The leak could be one of the largest on record, cybersecurity experts say, highlighting the risks of collecting and storing large amounts of sensitive personal data online, especially in a country where authorities have wide and uncontrolled access to such data. have data.
The vast amount of Chinese personal data had been publicly accessible since at least April 2021 through what appeared to be an unsecured backdoor link — a shortcut web address that offers unrestricted access to anyone with knowledge of it — according to LeakIX, a site that detects and indexes exposed databases online.
Access to the database, which does not require a password, was cut after an anonymous user announced the more than 23 terabytes (TB) of data for sale for 10 bitcoin — about $200,000 — in a post on a hacker forum last Thursday. †
The user claimed that the database was collected by the Shanghai Police Department and contained sensitive information about one billion Chinese citizens, including their names, addresses, mobile numbers, national ID numbers, ages and places of birth, as well as billions of records of phone calls to police to to report on civil disputes and crimes.
An example of 750,000 data entries from the database’s three main indexes was included in the seller’s mail. CNN verified the authenticity of more than two dozen entries from the seller-provided sample, but was unable to access the original database.
The Shanghai government and police have not responded to CNN’s repeated written requests for comment.
The seller also claimed that the unsecured database was hosted by Alibaba Cloud, a subsidiary of Chinese e-commerce giant Alibaba. In a statement to CNN, Alibaba said it is investigating the incident and would communicate further updates.
But experts CNN spoke to said it was the owner of the data that was at fault, not the company hosting the data.
“As it stands, I think this would be the biggest leak of public information to date — certainly in terms of the magnitude of the impact in China, we’re talking about the bulk of the population here,” he said. Troy Hunt, a Microsoft regional director based in Australia.
China is home to 1.4 billion people, meaning the data breach could potentially affect more than 70% of the population.
“It’s kind of a case where the genie can’t go back in the bottle. Once the data is available in the form it appears to be now, there’s no going back,” Hunt said.
It’s unclear how many people accessed or downloaded the database during the 14 months or longer that it was available to the public online. Two Western cybersecurity experts who spoke to CNN were both aware of the database’s existence before it was brought to the public eye last week, suggesting it could be easily discovered by those who knew where to look.
Vinny Troia, a cybersecurity researcher and founder of dark web intelligence firm Shadowbyte, said he first discovered the database “around January” while searching for open databases online.
“The site I found it on is public, anyone (could) access it, all you need to do is create an account,” Troia said. “Since it opened in April 2021, any number of people could have downloaded the data,” he added.
Troia said he downloaded one of the database’s main indexes, which appears to contain information on nearly 970 million Chinese citizens. But it was difficult to judge whether the open access was a mistake by the database owners, or whether it was an intentional shortcut meant to be shared with a small number of people, he said.
“They either forgot it, or they purposely left it open because it’s easier for them to access,” he said, referring to the authorities responsible for the database. “I don’t know why they would do that. It sounds very careless.’

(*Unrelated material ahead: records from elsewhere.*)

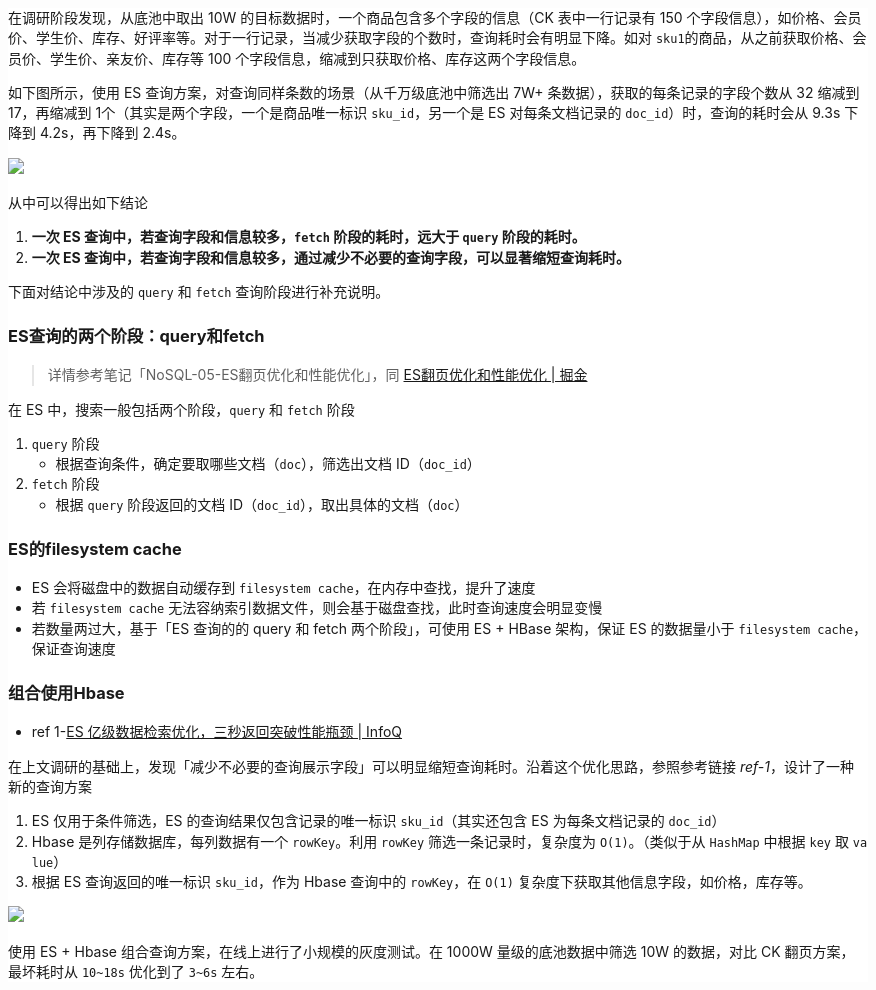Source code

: 在调研阶段发现，从底池中取出 10W 的目标数据时，一个商品包含多个字段的信息（CK 表中一行记录有 150 个字段信息），如价格、会员价、学生价、库存、好评率等。对于一行记录，当减少获取字段的个数时，查询耗时会有明显下降。如对 `sku1`的商品，从之前获取价格、会员价、学生价、亲友价、库存等 100 个字段信息，缩减到只获取价格、库存这两个字段信息。



如下图所示，使用 ES 查询方案，对查询同样条数的场景（从千万级底池中筛选出 7W+ 条数据），获取的每条记录的字段个数从 32 缩减到 17，再缩减到 1个（其实是两个字段，一个是商品唯一标识 `sku_id`，另一个是 ES 对每条文档记录的 `doc_id`）时，查询的耗时会从 9.3s 下降到 4.2s，再下降到 2.4s。

![](https://image-bed-20181207-1257458714.cos.ap-shanghai.myqcloud.com/back-end-2022/ck-es-data-time-3.png)


从中可以得出如下结论 
1. **一次 ES 查询中，若查询字段和信息较多，`fetch` 阶段的耗时，远大于 `query` 阶段的耗时。**
2. **一次 ES 查询中，若查询字段和信息较多，通过减少不必要的查询字段，可以显著缩短查询耗时。**


下面对结论中涉及的 `query` 和 `fetch` 查询阶段进行补充说明。



### ES查询的两个阶段：query和fetch

> 详情参考笔记「NoSQL-05-ES翻页优化和性能优化」，同 [ES翻页优化和性能优化 | 掘金](https://juejin.cn/post/7103848212154286087)


在 ES 中，搜索一般包括两个阶段，`query` 和 `fetch` 阶段
1. `query` 阶段
   * 根据查询条件，确定要取哪些文档（`doc`），筛选出文档 ID（`doc_id`）
2. `fetch` 阶段
   * 根据 `query` 阶段返回的文档 ID（`doc_id`），取出具体的文档（`doc`）




### ES的filesystem cache
* ES 会将磁盘中的数据自动缓存到 `filesystem cache`，在内存中查找，提升了速度
* 若 `filesystem cache` 无法容纳索引数据文件，则会基于磁盘查找，此时查询速度会明显变慢
* 若数量两过大，基于「ES 查询的的 query 和 fetch 两个阶段」，可使用 ES + HBase 架构，保证 ES 的数据量小于 `filesystem cache`，保证查询速度



### 组合使用Hbase

* ref 1-[ES 亿级数据检索优化，三秒返回突破性能瓶颈 | InfoQ](https://www.infoq.cn/article/wymrl5h80sfawg8u7ede)


在上文调研的基础上，发现「减少不必要的查询展示字段」可以明显缩短查询耗时。沿着这个优化思路，参照参考链接 *ref-1*，设计了一种新的查询方案
1. ES 仅用于条件筛选，ES 的查询结果仅包含记录的唯一标识 `sku_id`（其实还包含 ES 为每条文档记录的 `doc_id`）
2. Hbase 是列存储数据库，每列数据有一个 `rowKey`。利用 `rowKey` 筛选一条记录时，复杂度为 `O(1)`。（类似于从 `HashMap` 中根据 `key` 取 `value`）
3. 根据 ES 查询返回的唯一标识 `sku_id`，作为 Hbase 查询中的 `rowKey`，在 `O(1)` 复杂度下获取其他信息字段，如价格，库存等。


![](https://image-bed-20181207-1257458714.cos.ap-shanghai.myqcloud.com/back-end-2022/ck-es-data-time-4.png)




使用 ES + Hbase 组合查询方案，在线上进行了小规模的灰度测试。在 1000W 量级的底池数据中筛选 10W 的数据，对比 CK 翻页方案，最坏耗时从 `10~18s` 优化到了 `3~6s` 左右。

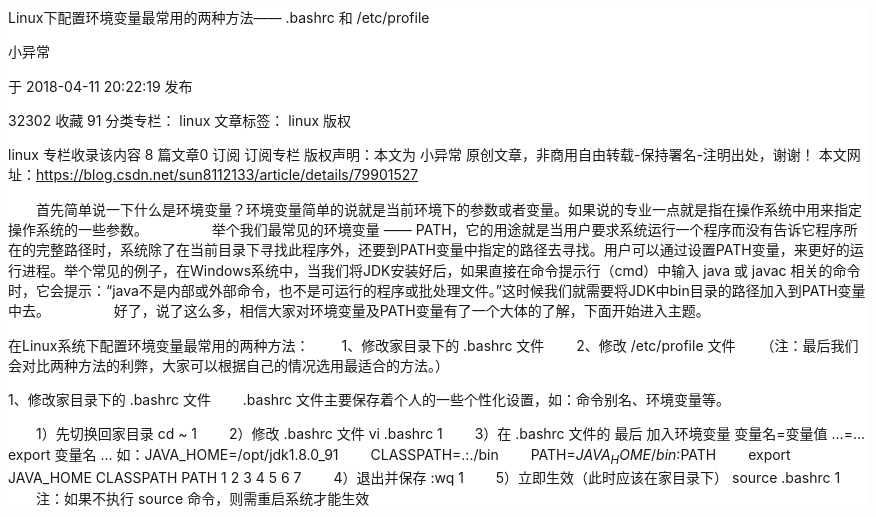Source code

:Linux下配置环境变量最常用的两种方法—— .bashrc 和 /etc/profile

小异常

于 2018-04-11 20:22:19 发布

32302
 收藏 91
分类专栏： linux 文章标签： linux
版权

linux
专栏收录该内容
8 篇文章0 订阅
订阅专栏
版权声明：本文为 小异常 原创文章，非商用自由转载-保持署名-注明出处，谢谢！
本文网址：https://blog.csdn.net/sun8112133/article/details/79901527

　　首先简单说一下什么是环境变量？环境变量简单的说就是当前环境下的参数或者变量。如果说的专业一点就是指在操作系统中用来指定操作系统的一些参数。
　　
　　举个我们最常见的环境变量 —— PATH，它的用途就是当用户要求系统运行一个程序而没有告诉它程序所在的完整路径时，系统除了在当前目录下寻找此程序外，还要到PATH变量中指定的路径去寻找。用户可以通过设置PATH变量，来更好的运行进程。举个常见的例子，在Windows系统中，当我们将JDK安装好后，如果直接在命令提示行（cmd）中输入 java 或 javac 相关的命令时，它会提示：“java不是内部或外部命令，也不是可运行的程序或批处理文件。”这时候我们就需要将JDK中bin目录的路径加入到PATH变量中去。
　　
　　好了，说了这么多，相信大家对环境变量及PATH变量有了一个大体的了解，下面开始进入主题。
　　

在Linux系统下配置环境变量最常用的两种方法：
　　1、修改家目录下的 .bashrc 文件
　　2、修改 /etc/profile 文件
　　（注：最后我们会对比两种方法的利弊，大家可以根据自己的情况选用最适合的方法。）




1、修改家目录下的 .bashrc 文件
　　.bashrc 文件主要保存着个人的一些个性化设置，如：命令别名、环境变量等。

　　1）先切换回家目录
cd ~
1
　　2）修改 .bashrc 文件
vi .bashrc
1
　　3）在 .bashrc 文件的 最后 加入环境变量
变量名=变量值
...=...
export 变量名 ...
如：JAVA_HOME=/opt/jdk1.8.0_91
　　CLASSPATH=.:./bin
　　PATH=$JAVA_HOME/bin:$PATH
　　export JAVA_HOME CLASSPATH PATH
1
2
3
4
5
6
7
　　4）退出并保存
:wq
1
　　5）立即生效（此时应该在家目录下）
source .bashrc
1
　　注：如果不执行 source 命令，则需重启系统才能生效
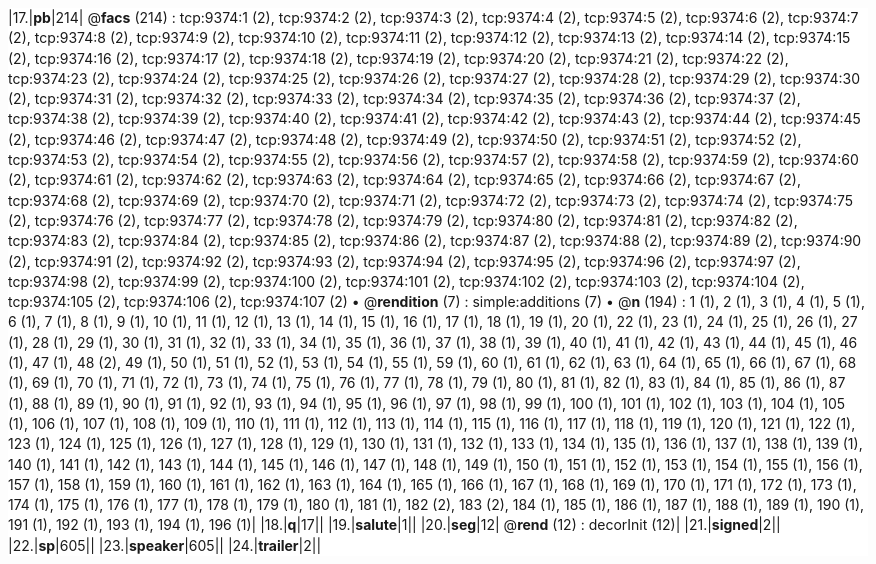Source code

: |17.|__pb__|214| @__facs__ (214) : tcp:9374:1 (2), tcp:9374:2 (2), tcp:9374:3 (2), tcp:9374:4 (2), tcp:9374:5 (2), tcp:9374:6 (2), tcp:9374:7 (2), tcp:9374:8 (2), tcp:9374:9 (2), tcp:9374:10 (2), tcp:9374:11 (2), tcp:9374:12 (2), tcp:9374:13 (2), tcp:9374:14 (2), tcp:9374:15 (2), tcp:9374:16 (2), tcp:9374:17 (2), tcp:9374:18 (2), tcp:9374:19 (2), tcp:9374:20 (2), tcp:9374:21 (2), tcp:9374:22 (2), tcp:9374:23 (2), tcp:9374:24 (2), tcp:9374:25 (2), tcp:9374:26 (2), tcp:9374:27 (2), tcp:9374:28 (2), tcp:9374:29 (2), tcp:9374:30 (2), tcp:9374:31 (2), tcp:9374:32 (2), tcp:9374:33 (2), tcp:9374:34 (2), tcp:9374:35 (2), tcp:9374:36 (2), tcp:9374:37 (2), tcp:9374:38 (2), tcp:9374:39 (2), tcp:9374:40 (2), tcp:9374:41 (2), tcp:9374:42 (2), tcp:9374:43 (2), tcp:9374:44 (2), tcp:9374:45 (2), tcp:9374:46 (2), tcp:9374:47 (2), tcp:9374:48 (2), tcp:9374:49 (2), tcp:9374:50 (2), tcp:9374:51 (2), tcp:9374:52 (2), tcp:9374:53 (2), tcp:9374:54 (2), tcp:9374:55 (2), tcp:9374:56 (2), tcp:9374:57 (2), tcp:9374:58 (2), tcp:9374:59 (2), tcp:9374:60 (2), tcp:9374:61 (2), tcp:9374:62 (2), tcp:9374:63 (2), tcp:9374:64 (2), tcp:9374:65 (2), tcp:9374:66 (2), tcp:9374:67 (2), tcp:9374:68 (2), tcp:9374:69 (2), tcp:9374:70 (2), tcp:9374:71 (2), tcp:9374:72 (2), tcp:9374:73 (2), tcp:9374:74 (2), tcp:9374:75 (2), tcp:9374:76 (2), tcp:9374:77 (2), tcp:9374:78 (2), tcp:9374:79 (2), tcp:9374:80 (2), tcp:9374:81 (2), tcp:9374:82 (2), tcp:9374:83 (2), tcp:9374:84 (2), tcp:9374:85 (2), tcp:9374:86 (2), tcp:9374:87 (2), tcp:9374:88 (2), tcp:9374:89 (2), tcp:9374:90 (2), tcp:9374:91 (2), tcp:9374:92 (2), tcp:9374:93 (2), tcp:9374:94 (2), tcp:9374:95 (2), tcp:9374:96 (2), tcp:9374:97 (2), tcp:9374:98 (2), tcp:9374:99 (2), tcp:9374:100 (2), tcp:9374:101 (2), tcp:9374:102 (2), tcp:9374:103 (2), tcp:9374:104 (2), tcp:9374:105 (2), tcp:9374:106 (2), tcp:9374:107 (2)  •  @__rendition__ (7) : simple:additions (7)  •  @__n__ (194) : 1 (1), 2 (1), 3 (1), 4 (1), 5 (1), 6 (1), 7 (1), 8 (1), 9 (1), 10 (1), 11 (1), 12 (1), 13 (1), 14 (1), 15 (1), 16 (1), 17 (1), 18 (1), 19 (1), 20 (1), 22 (1), 23 (1), 24 (1), 25 (1), 26 (1), 27 (1), 28 (1), 29 (1), 30 (1), 31 (1), 32 (1), 33 (1), 34 (1), 35 (1), 36 (1), 37 (1), 38 (1), 39 (1), 40 (1), 41 (1), 42 (1), 43 (1), 44 (1), 45 (1), 46 (1), 47 (1), 48 (2), 49 (1), 50 (1), 51 (1), 52 (1), 53 (1), 54 (1), 55 (1), 59 (1), 60 (1), 61 (1), 62 (1), 63 (1), 64 (1), 65 (1), 66 (1), 67 (1), 68 (1), 69 (1), 70 (1), 71 (1), 72 (1), 73 (1), 74 (1), 75 (1), 76 (1), 77 (1), 78 (1), 79 (1), 80 (1), 81 (1), 82 (1), 83 (1), 84 (1), 85 (1), 86 (1), 87 (1), 88 (1), 89 (1), 90 (1), 91 (1), 92 (1), 93 (1), 94 (1), 95 (1), 96 (1), 97 (1), 98 (1), 99 (1), 100 (1), 101 (1), 102 (1), 103 (1), 104 (1), 105 (1), 106 (1), 107 (1), 108 (1), 109 (1), 110 (1), 111 (1), 112 (1), 113 (1), 114 (1), 115 (1), 116 (1), 117 (1), 118 (1), 119 (1), 120 (1), 121 (1), 122 (1), 123 (1), 124 (1), 125 (1), 126 (1), 127 (1), 128 (1), 129 (1), 130 (1), 131 (1), 132 (1), 133 (1), 134 (1), 135 (1), 136 (1), 137 (1), 138 (1), 139 (1), 140 (1), 141 (1), 142 (1), 143 (1), 144 (1), 145 (1), 146 (1), 147 (1), 148 (1), 149 (1), 150 (1), 151 (1), 152 (1), 153 (1), 154 (1), 155 (1), 156 (1), 157 (1), 158 (1), 159 (1), 160 (1), 161 (1), 162 (1), 163 (1), 164 (1), 165 (1), 166 (1), 167 (1), 168 (1), 169 (1), 170 (1), 171 (1), 172 (1), 173 (1), 174 (1), 175 (1), 176 (1), 177 (1), 178 (1), 179 (1), 180 (1), 181 (1), 182 (2), 183 (2), 184 (1), 185 (1), 186 (1), 187 (1), 188 (1), 189 (1), 190 (1), 191 (1), 192 (1), 193 (1), 194 (1), 196 (1)|
|18.|__q__|17||
|19.|__salute__|1||
|20.|__seg__|12| @__rend__ (12) : decorInit (12)|
|21.|__signed__|2||
|22.|__sp__|605||
|23.|__speaker__|605||
|24.|__trailer__|2||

Unsecured personal data — exposed through leaks, breaches or some form of incompetence — is an increasingly common problem facing businesses and governments around the world, and cybersecurity experts say it’s not uncommon to find databases that are accessible to the public.
But the latest data breach is of particular concern, cybersecurity researchers say, not only because of its potentially unprecedented volume, but also because of the sensitive nature of the information contained within.
A CNN analysis of the database sample found police files spanning nearly two decades from 2001 to 2019. While the majority of submissions are civil litigation, there are also criminal files ranging from fraud to rape.
In one case, a Shanghai resident was subpoenaed by police in 2018 for using a virtual private network (VPN) to evade China’s firewall and access Twitter.
In another file, a mother called the police in 2010 after she accused her father-in-law of raping her 3-year-old daughter.
“There could be domestic violence, child abuse, anything in there, I find that much more concerning,” said Hunt, Microsoft’s regional director.
“Could this lead to extortion? We often see extortion of individuals after data breaches, examples where hackers can even try to bribe individuals.”
Bob Diachenko, a security researcher from Ukraine, first came to the database in April. In mid-June, his company discovered that the database had been attacked by an unknown malicious actor, who destroyed and copied the data, leaving a ransom note demanding 10 bitcoins for recovery, Diachenko said.
It’s not clear if this was the work of the same person who advertised the sale of the database information last week.
By July 1, the ransom note was gone, according to Diachenko, but only 7 gigabytes (GB) of data was available — instead of the 23 TB originally advertised.
Diachenko said it suggested the ransom had been resolved, but the owners of the database had continued to use the exposed database for storage until it was shut down over the weekend.
“Maybe there was a junior developer who noticed and tried to delete the notes before senior management noticed,” he said.
This story was updated on Wednesday with additional developments.
CNN’s Philip Wang contributed to the report.